*Action item:*
The whole listing, exactly as given: write it out, leaving out each image.

*Records for the task:*
================================

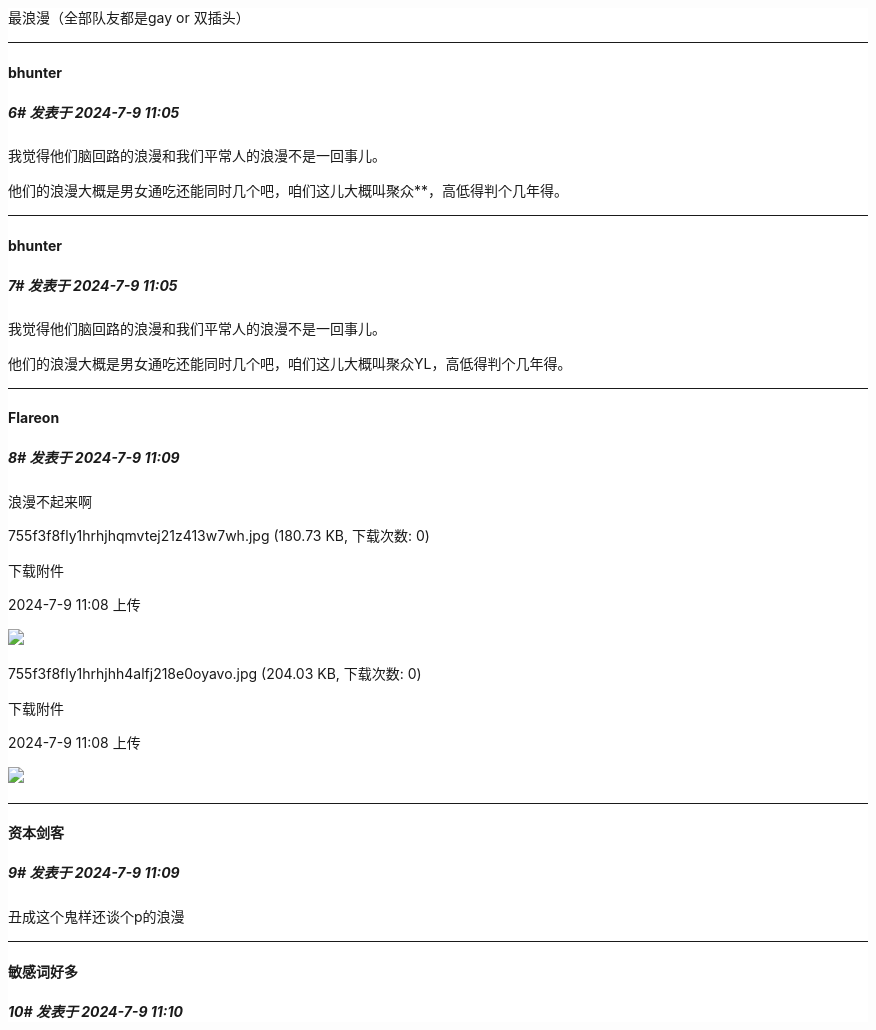 最浪漫（全部队友都是gay or 双插头）

*****

####  bhunter  
##### 6#       发表于 2024-7-9 11:05

我觉得他们脑回路的浪漫和我们平常人的浪漫不是一回事儿。

他们的浪漫大概是男女通吃还能同时几个吧，咱们这儿大概叫聚众**，高低得判个几年得。

*****

####  bhunter  
##### 7#       发表于 2024-7-9 11:05

我觉得他们脑回路的浪漫和我们平常人的浪漫不是一回事儿。

他们的浪漫大概是男女通吃还能同时几个吧，咱们这儿大概叫聚众YL，高低得判个几年得。

*****

####  Flareon  
##### 8#       发表于 2024-7-9 11:09

浪漫不起来啊

755f3f8fly1hrhjhqmvtej21z413w7wh.jpg
(180.73 KB, 下载次数: 0)

下载附件

2024-7-9 11:08 上传

<img src="https://img.saraba1st.com/forum/202407/09/110836mv35zza5vykmdqmg.jpg" referrerpolicy="no-referrer">

755f3f8fly1hrhjhh4alfj218e0oyavo.jpg
(204.03 KB, 下载次数: 0)

下载附件

2024-7-9 11:08 上传

<img src="https://img.saraba1st.com/forum/202407/09/110836g427ldlyqgl6q5cv.jpg" referrerpolicy="no-referrer">

*****

####  资本剑客  
##### 9#       发表于 2024-7-9 11:09

丑成这个鬼样还谈个p的浪漫

*****

####  敏感词好多  
##### 10#       发表于 2024-7-9 11:10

================================

*Exercise answer:*
 最浪漫（全部队友都是gay or 双插头）

*****

####  bhunter  
##### 6#       发表于 2024-7-9 11:05

我觉得他们脑回路的浪漫和我们平常人的浪漫不是一回事儿。

他们的浪漫大概是男女通吃还能同时几个吧，咱们这儿大概叫聚众**，高低得判个几年得。

*****

####  bhunter  
##### 7#       发表于 2024-7-9 11:05

我觉得他们脑回路的浪漫和我们平常人的浪漫不是一回事儿。

他们的浪漫大概是男女通吃还能同时几个吧，咱们这儿大概叫聚众YL，高低得判个几年得。

*****

####  Flareon  
##### 8#       发表于 2024-7-9 11:09

浪漫不起来啊

755f3f8fly1hrhjhqmvtej21z413w7wh.jpg
(180.73 KB, 下载次数: 0)

下载附件

2024-7-9 11:08 上传

<img src="https://img.saraba1st.com/forum/202407/09/110836mv35zza5vykmdqmg.jpg" referrerpolicy="no-referrer">

755f3f8fly1hrhjhh4alfj218e0oyavo.jpg
(204.03 KB, 下载次数: 0)

下载附件

2024-7-9 11:08 上传

<img src="https://img.saraba1st.com/forum/202407/09/110836g427ldlyqgl6q5cv.jpg" referrerpolicy="no-referrer">

*****

####  资本剑客  
##### 9#       发表于 2024-7-9 11:09

丑成这个鬼样还谈个p的浪漫

*****

####  敏感词好多  
##### 10#       发表于 2024-7-9 11:10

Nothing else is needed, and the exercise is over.